Not only is this incorrect, but it feeds into more sinister narratives about willpower being related to moral fibre and that people who lack willpower are simply "greedy".

But why do so many people lack willpower? Because we are hardwired to eat food when we see it. Our ancestors didn't live in such abundant times. They didn't know where their next meal was coming from. It made survival sense to eat as much as you could, when you could, to tide you over for times when food was scarce.

Of course, that makes no sense now in this era of fast food and 24 hour supermarkets. But that's the way it is. Therefore lack of willpower isn't a failing. It isn't about greed. It's simply the way we evolved.

But in our society, willpower is exaggerated in its importance because of the preponderance of "diet-based" solutions for weight loss.

What is a diet? It's a short-term reduction in eating in order to achieve weight loss. What this practically translates to, is cutting back on what you usually eat, which often includes things that you enjoy. Of course, not eating things you enjoy requires willpower.

And while some people can maintain this for a short time, most people cannot maintain it forever. Hence the phenomenon of yoyo dieting and the general lack of success that people have with dieting.

We can blame the failure of diets to work on a collective lack of willpower. But is it really a failure of willpower or an underlying failure of the diet as a means to lose weight? I say it's the diet that's at fault. If you can't stick to a deprivation diet it's because the diet is unreasonable, not because of some terrible moral failing.
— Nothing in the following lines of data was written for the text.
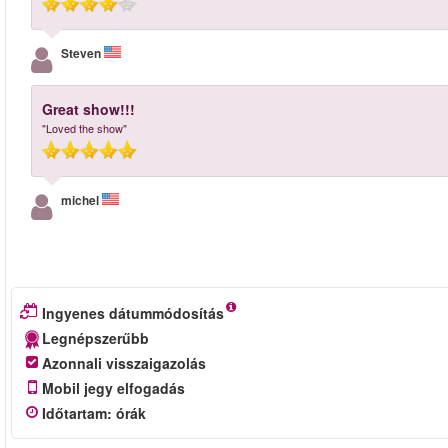
Steven
Great show!!!
"Loved the show"
michel
Ingyenes dátummódosítás
Legnépszerűbb
Azonnali visszaigazolás
Mobil jegy elfogadás
Időtartam
:
órák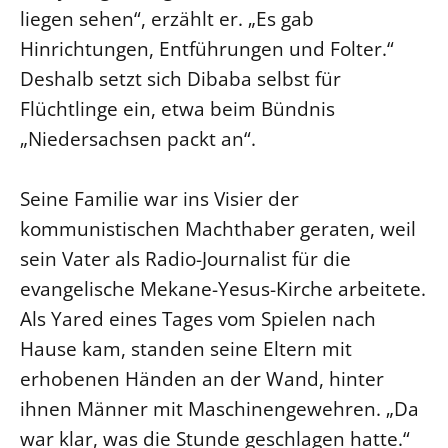
liegen sehen“, erzählt er. „Es gab
Beschwerdestellen
Hinrichtungen, Entführungen und Folter.“
Ephoralbüro
Deshalb setzt sich Dibaba selbst für
Finanzplanung
Flüchtlinge ein, etwa beim Bündnis
Fundraising
„Niedersachsen packt an“.
IT-Service
Corporate Design
Seine Familie war ins Visier der
Interventionsplan
kommunistischen Machthaber geraten, weil
Jahresgespräche
sein Vater als Radio-Journalist für die
evangelische Mekane-Yesus-Kirche arbeitete.
Kantine Speiseplan
Als Yared eines Tages vom Spielen nach
Kirchliches Amtsblatt
Hause kam, standen seine Eltern mit
Kirchliche Verwaltung
erhobenen Händen an der Wand, hinter
Klimaschutzgesetz
ihnen Männer mit Maschinengewehren. „Da
Kunstreferat
war klar, was die Stunde geschlagen hatte.“
NKVK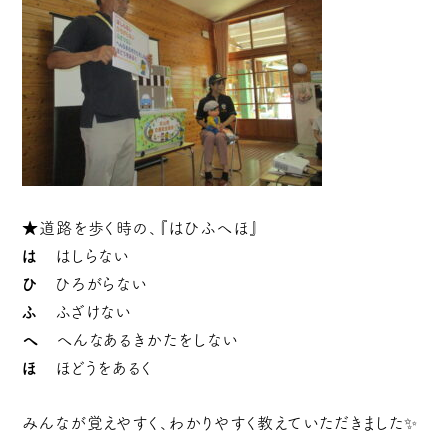
★道路を歩く時の、『はひふへほ』
は
はしらない
ひ
ひろがらない
ふ
ふざけない
へ
へんなあるきかたをしない
ほ
ほどうをあるく
みんなが覚えやすく、わかりやすく教えていただきました✨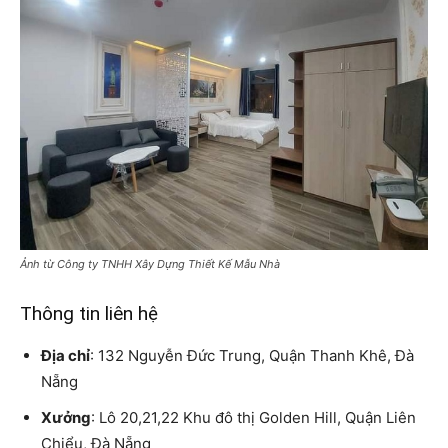
Ảnh từ Công ty TNHH Xây Dựng Thiết Kế Mẫu Nhà
Thông tin liên hệ
Địa chỉ
: 132 Nguyễn Đức Trung, Quận Thanh Khê, Đà
Nẵng
Xưởng
: Lô 20,21,22 Khu đô thị Golden Hill, Quận Liên
Chiểu, Đà Nẵng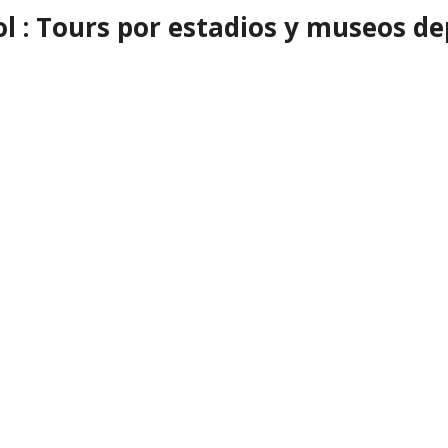
ol : Tours por estadios y museos de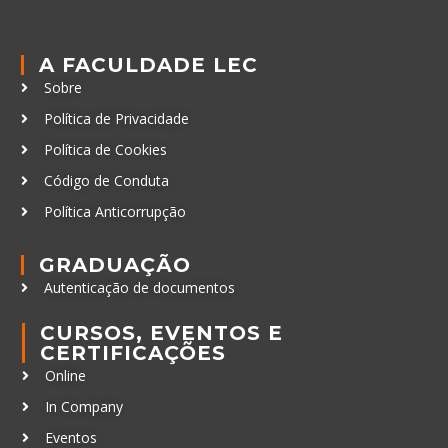
A FACULDADE LEC
Sobre
Política de Privacidade
Política de Cookies
Código de Conduta
Política Anticorrupção
GRADUAÇÃO
Autenticação de documentos
CURSOS, EVENTOS E
CERTIFICAÇÕES
Online
In Company
Eventos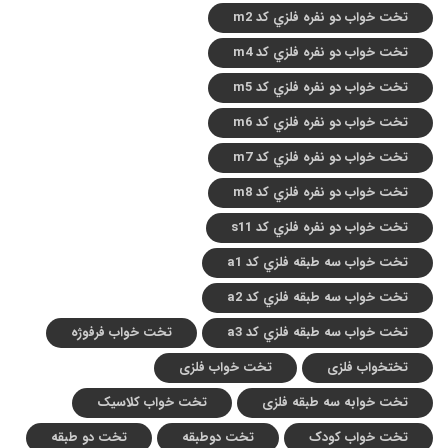
تخت خواب دو نفره فلزي کد m2
تخت خواب دو نفره فلزي کد m4
تخت خواب دو نفره فلزي کد m5
تخت خواب دو نفره فلزي کد m6
تخت خواب دو نفره فلزي کد m7
تخت خواب دو نفره فلزي کد m8
تخت خواب دو نفره فلزي کد s11
تخت خواب سه طبقه فلزي کد a1
تخت خواب سه طبقه فلزي کد a2
تخت خواب سه طبقه فلزي کد a3
تخت خواب فرفوژه
تختخواب فلزی
تخت خواب فلزی
تخت خوابه سه طبقه فلزی
تخت خواب کلاسیک
تخت خواب کودک
تخت دوطبقه
تخت دو طبقه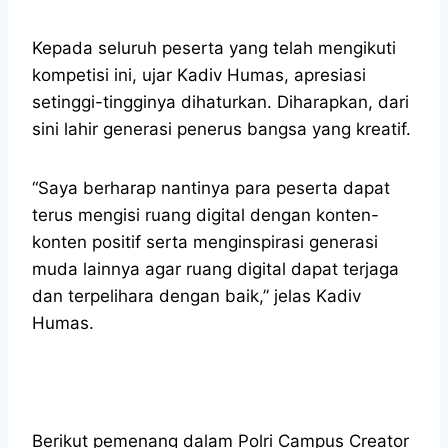
Kepada seluruh peserta yang telah mengikuti
kompetisi ini, ujar Kadiv Humas, apresiasi
setinggi-tingginya dihaturkan. Diharapkan, dari
sini lahir generasi penerus bangsa yang kreatif.
“Saya berharap nantinya para peserta dapat
terus mengisi ruang digital dengan konten-
konten positif serta menginspirasi generasi
muda lainnya agar ruang digital dapat terjaga
dan terpelihara dengan baik,” jelas Kadiv
Humas.
Berikut pemenang dalam Polri Campus Creator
Diets are a short-term solution that rely too heavily on willpower. A far more sustainable approach is to change your habits. Rather than big drastic changes, you make small changes to your eating habits that you know you can maintain for the rest of your life. Accumulating these small changes over time is the key to long term weight loss.

And yet some would argue that even with a more measured sensible approach, don't you still need willpower if you are sitting in a chocolate shop and can't resist eating a truffle?

To this I would say, a much better alternative to gritting your teeth and resisting, is to avoid the situation altogether. It's much harder to be tempted by a truffle when you are nowhere near the chocolate shop.

What this means is, as a long term strategy, limiting your exposure to temptation is much more likely to succeed than relying on willpower.

Willpower is overrated. A lack of it is not the reason why we are suffering an obesity crisis. We think willpower is the answer because we still think that depriving yourself on a diet is the only way to lose weight. It isn't.